収録項目 ->

++++++++++

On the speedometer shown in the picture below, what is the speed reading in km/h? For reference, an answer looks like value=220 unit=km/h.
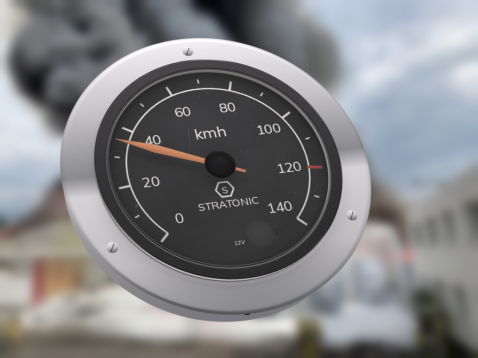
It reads value=35 unit=km/h
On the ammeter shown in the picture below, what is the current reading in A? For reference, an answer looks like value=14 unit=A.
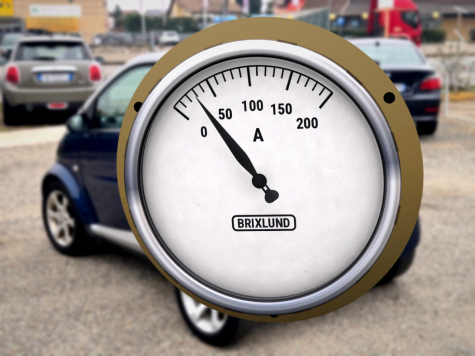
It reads value=30 unit=A
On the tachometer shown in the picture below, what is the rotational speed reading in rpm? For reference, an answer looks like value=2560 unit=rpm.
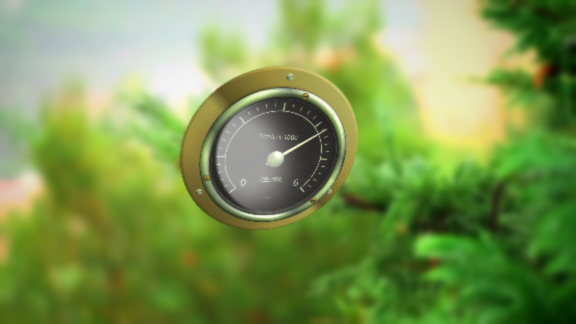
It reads value=4200 unit=rpm
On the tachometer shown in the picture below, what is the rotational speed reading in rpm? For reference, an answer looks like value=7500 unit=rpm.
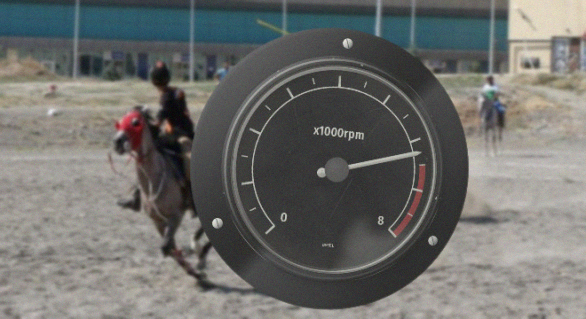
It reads value=6250 unit=rpm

++++++++++

課題 ->
「like value=7500 unit=rpm.」を含む行から記録の最後までを、空行を除いて、「番号」と「内容」の2列からなるMarkdownの表に入れてください。答えには画像を含めないでください。

解答 ->
| 番号 | 内容 |
|---|---|
| 1 | On the tachometer shown in the picture below, what is the rotational speed reading in rpm? For reference, an answer looks like value=7500 unit=rpm. |
| 2 | It reads value=6250 unit=rpm |